• [Input records]:
..............................

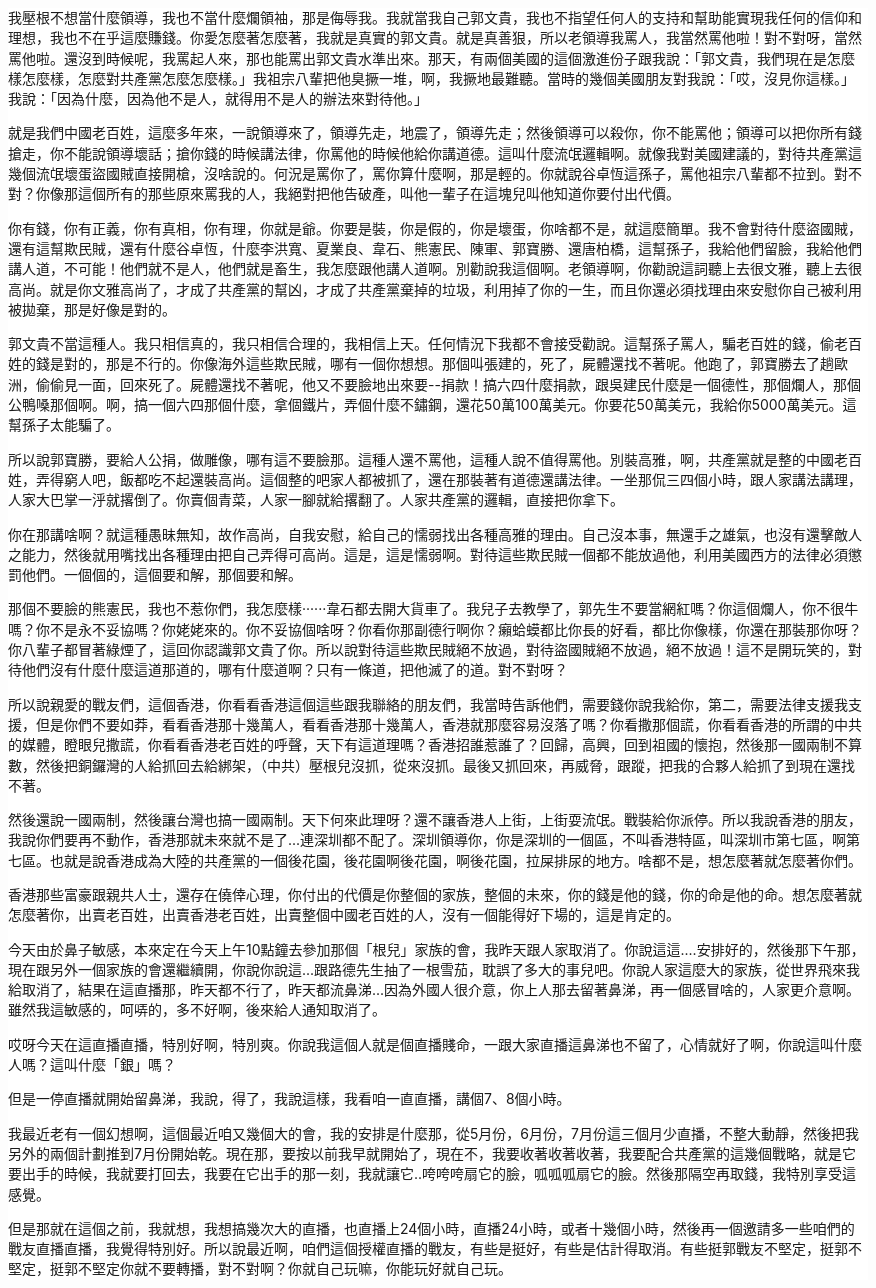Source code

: 
我壓根不想當什麼領導，我也不當什麼爛領袖，那是侮辱我。我就當我自己郭文貴，我也不指望任何人的支持和幫助能實現我任何的信仰和理想，我也不在乎這麼賺錢。你愛怎麼著怎麼著，我就是真實的郭文貴。就是真善狠，所以老領導我罵人，我當然罵他啦！對不對呀，當然罵他啦。還沒到時候呢，我罵起人來，那也能罵出郭文貴水準出來。那天，有兩個美國的這個激進份子跟我說：「郭文貴，我們現在是怎麼樣怎麼樣，怎麼對共產黨怎麼怎麼樣。」我祖宗八輩把他臭撅一堆，啊，我撅地最難聽。當時的幾個美國朋友對我說：「哎，沒見你這樣。」我說：「因為什麼，因為他不是人，就得用不是人的辦法來對待他。」 


就是我們中國老百姓，這麼多年來，一說領導來了，領導先走，地震了，領導先走；然後領導可以殺你，你不能罵他；領導可以把你所有錢搶走，你不能說領導壞話；搶你錢的時候講法律，你罵他的時候他給你講道德。這叫什麼流氓邏輯啊。就像我對美國建議的，對待共產黨這幾個流氓壞蛋盜國賊直接開槍，沒啥說的。何況是罵你了，罵你算什麼啊，那是輕的。你就說谷卓恆這孫子，罵他祖宗八輩都不拉到。對不對？你像那這個所有的那些原來罵我的人，我絕對把他告破產，叫他一輩子在這塊兒叫他知道你要付出代價。


你有錢，你有正義，你有真相，你有理，你就是爺。你要是裝，你是假的，你是壞蛋，你啥都不是，就這麼簡單。我不會對待什麼盜國賊，還有這幫欺民賊，還有什麼谷卓恆，什麼李洪寬、夏業良、韋石、熊憲民、陳軍、郭寶勝、還唐柏橋，這幫孫子，我給他們留臉，我給他們講人道，不可能！他們就不是人，他們就是畜生，我怎麼跟他講人道啊。別勸說我這個啊。老領導啊，你勸說這詞聽上去很文雅，聽上去很高尚。就是你文雅高尚了，才成了共產黨的幫凶，才成了共產黨棄掉的垃圾，利用掉了你的一生，而且你還必須找理由來安慰你自己被利用被拋棄，那是好像是對的。


郭文貴不當這種人。我只相信真的，我只相信合理的，我相信上天。任何情況下我都不會接受勸說。這幫孫子罵人，騙老百姓的錢，偷老百姓的錢是對的，那是不行的。你像海外這些欺民賊，哪有一個你想想。那個叫張建的，死了，屍體還找不著呢。他跑了，郭寶勝去了趟歐洲，偷偷見一面，回來死了。屍體還找不著呢，他又不要臉地出來要--捐款！搞六四什麼捐款，跟吳建民什麼是一個德性，那個爛人，那個公鴨嗓那個啊。啊，搞一個六四那個什麼，拿個鐵片，弄個什麼不鏽鋼，還花50萬100萬美元。你要花50萬美元，我給你5000萬美元。這幫孫子太能騙了。


所以說郭寶勝，要給人公捐，做雕像，哪有這不要臉那。這種人還不罵他，這種人說不值得罵他。別裝高雅，啊，共產黨就是整的中國老百姓，弄得窮人吧，飯都吃不起還裝高尚。這個整的吧家人都被抓了，還在那裝著有道德還講法律。一坐那侃三四個小時，跟人家講法講理，人家大巴掌一泘就撂倒了。你賣個青菜，人家一腳就給撂翻了。人家共產黨的邏輯，直接把你拿下。


你在那講啥啊？就這種愚昧無知，故作高尚，自我安慰，給自己的懦弱找出各種高雅的理由。自己沒本事，無還手之雄氣，也沒有還擊敵人之能力，然後就用嘴找出各種理由把自己弄得可高尚。這是，這是懦弱啊。對待這些欺民賊一個都不能放過他，利用美國西方的法律必須懲罰他們。一個個的，這個要和解，那個要和解。


那個不要臉的熊憲民，我也不惹你們，我怎麼樣······韋石都去開大貨車了。我兒子去教學了，郭先生不要當網紅嗎？你這個爛人，你不很牛嗎？你不是永不妥協嗎？你姥姥來的。你不妥協個啥呀？你看你那副德行啊你？癩蛤蟆都比你長的好看，都比你像樣，你還在那裝那你呀？你八輩子都冒著綠煙了，這回你認識郭文貴了你。所以說對待這些欺民賊絕不放過，對待盜國賊絕不放過，絕不放過！這不是開玩笑的，對待他們沒有什麼什麼這道那道的，哪有什麼道啊？只有一條道，把他滅了的道。對不對呀？


所以說親愛的戰友們，這個香港，你看看香港這個這些跟我聯絡的朋友們，我當時告訴他們，需要錢你說我給你，第二，需要法律支援我支援，但是你們不要如莽，看看香港那十幾萬人，看看香港那十幾萬人，香港就那麼容易沒落了嗎？你看撒那個謊，你看看香港的所謂的中共的媒體，瞪眼兒撒謊，你看看香港老百姓的呼聲，天下有這道理嗎？香港招誰惹誰了？回歸，高興，回到祖國的懷抱，然後那一國兩制不算數，然後把銅鑼灣的人給抓回去給綁架，（中共）壓根兒沒抓，從來沒抓。最後又抓回來，再威脅，跟蹤，把我的合夥人給抓了到現在還找不著。


然後還說一國兩制，然後讓台灣也搞一國兩制。天下何來此理呀？還不讓香港人上街，上街耍流氓。戰裝給你派停。所以我說香港的朋友，我說你們要再不動作，香港那就未來就不是了...連深圳都不配了。深圳領導你，你是深圳的一個區，不叫香港特區，叫深圳市第七區，啊第七區。也就是說香港成為大陸的共產黨的一個後花園，後花園啊後花園，啊後花園，拉屎排尿的地方。啥都不是，想怎麼著就怎麼著你們。


香港那些富豪跟親共人士，還存在僥倖心理，你付出的代價是你整個的家族，整個的未來，你的錢是他的錢，你的命是他的命。想怎麼著就怎麼著你，出賣老百姓，出賣香港老百姓，出賣整個中國老百姓的人，沒有一個能得好下場的，這是肯定的。


今天由於鼻子敏感，本來定在今天上午10點鐘去參加那個「根兒」家族的會，我昨天跟人家取消了。你說這這....安排好的，然後那下午那，現在跟另外一個家族的會還繼續開，你說你說這...跟路德先生抽了一根雪茄，耽誤了多大的事兒吧。你說人家這麼大的家族，從世界飛來我給取消了，結果在這直播那，昨天都不行了，昨天都流鼻涕...因為外國人很介意，你上人那去留著鼻涕，再一個感冒啥的，人家更介意啊。雖然我這敏感的，呵哢的，多不好啊，後來給人通知取消了。


哎呀今天在這直播直播，特別好啊，特別爽。你說我這個人就是個直播賤命，一跟大家直播這鼻涕也不留了，心情就好了啊，你說這叫什麼人嗎？這叫什麼「銀」嗎？


但是一停直播就開始留鼻涕，我說，得了，我說這樣，我看咱一直直播，講個7、8個小時。


我最近老有一個幻想啊，這個最近咱又幾個大的會，我的安排是什麼那，從5月份，6月份，7月份這三個月少直播，不整大動靜，然後把我另外的兩個計劃推到7月份開始乾。現在那，要按以前我早就開始了，現在不，我要收著收著收著，我要配合共產黨的這幾個戰略，就是它要出手的時候，我就要打回去，我要在它出手的那一刻，我就讓它..咵咵咵扇它的臉，呱呱呱扇它的臉。然後那隔空再取錢，我特別享受這感覺。


但是那就在這個之前，我就想，我想搞幾次大的直播，也直播上24個小時，直播24小時，或者十幾個小時，然後再一個邀請多一些咱們的戰友直播直播，我覺得特別好。所以說最近啊，咱們這個授權直播的戰友，有些是挺好，有些是估計得取消。有些挺郭戰友不堅定，挺郭不堅定，挺郭不堅定你就不要轉播，對不對啊？你就自己玩嘛，你能玩好就自己玩。
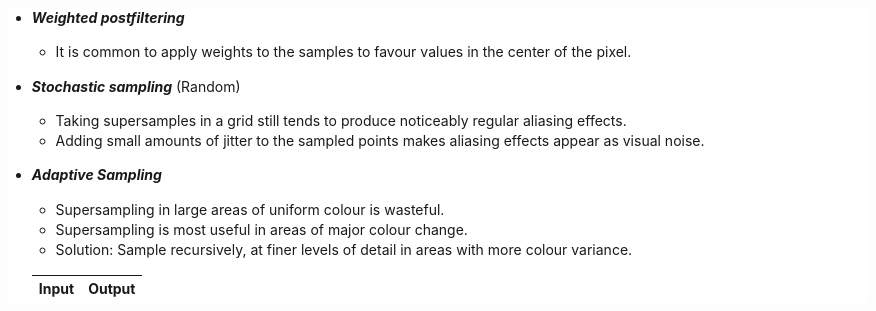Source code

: 
  - ***Weighted postfiltering***

    - It is common to apply weights to the samples to favour values in the center of the pixel.

  - ***Stochastic sampling*** (Random)

    - Taking supersamples in a grid still tends to produce noticeably regular aliasing effects.
    - Adding small amounts of jitter to the sampled points makes aliasing effects appear as visual noise.

  - ***Adaptive Sampling***

    - Supersampling in large areas of uniform colour is wasteful.
    - Supersampling is most useful in areas of major colour change.
    - Solution: Sample recursively, at finer levels of detail in areas with more colour variance.

    |        Input        |        Output        |
    | :-----------------: | :------------------: |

..............................

• [Task directions]:
Substitute "騙民賊" for "欺民賊" and reproduce only the lines of the material starting with the line with "那個不要臉的熊憲民，我也不惹" and going on through the line with "香港那些富豪跟親共人士，還存". Leave everything else unchanged.

• [Your solution]:
那個不要臉的熊憲民，我也不惹你們，我怎麼樣······韋石都去開大貨車了。我兒子去教學了，郭先生不要當網紅嗎？你這個爛人，你不很牛嗎？你不是永不妥協嗎？你姥姥來的。你不妥協個啥呀？你看你那副德行啊你？癩蛤蟆都比你長的好看，都比你像樣，你還在那裝那你呀？你八輩子都冒著綠煙了，這回你認識郭文貴了你。所以說對待這些騙民賊絕不放過，對待盜國賊絕不放過，絕不放過！這不是開玩笑的，對待他們沒有什麼什麼這道那道的，哪有什麼道啊？只有一條道，把他滅了的道。對不對呀？


所以說親愛的戰友們，這個香港，你看看香港這個這些跟我聯絡的朋友們，我當時告訴他們，需要錢你說我給你，第二，需要法律支援我支援，但是你們不要如莽，看看香港那十幾萬人，看看香港那十幾萬人，香港就那麼容易沒落了嗎？你看撒那個謊，你看看香港的所謂的中共的媒體，瞪眼兒撒謊，你看看香港老百姓的呼聲，天下有這道理嗎？香港招誰惹誰了？回歸，高興，回到祖國的懷抱，然後那一國兩制不算數，然後把銅鑼灣的人給抓回去給綁架，（中共）壓根兒沒抓，從來沒抓。最後又抓回來，再威脅，跟蹤，把我的合夥人給抓了到現在還找不著。


然後還說一國兩制，然後讓台灣也搞一國兩制。天下何來此理呀？還不讓香港人上街，上街耍流氓。戰裝給你派停。所以我說香港的朋友，我說你們要再不動作，香港那就未來就不是了...連深圳都不配了。深圳領導你，你是深圳的一個區，不叫香港特區，叫深圳市第七區，啊第七區。也就是說香港成為大陸的共產黨的一個後花園，後花園啊後花園，啊後花園，拉屎排尿的地方。啥都不是，想怎麼著就怎麼著你們。


香港那些富豪跟親共人士，還存在僥倖心理，你付出的代價是你整個的家族，整個的未來，你的錢是他的錢，你的命是他的命。想怎麼著就怎麼著你，出賣老百姓，出賣香港老百姓，出賣整個中國老百姓的人，沒有一個能得好下場的，這是肯定的。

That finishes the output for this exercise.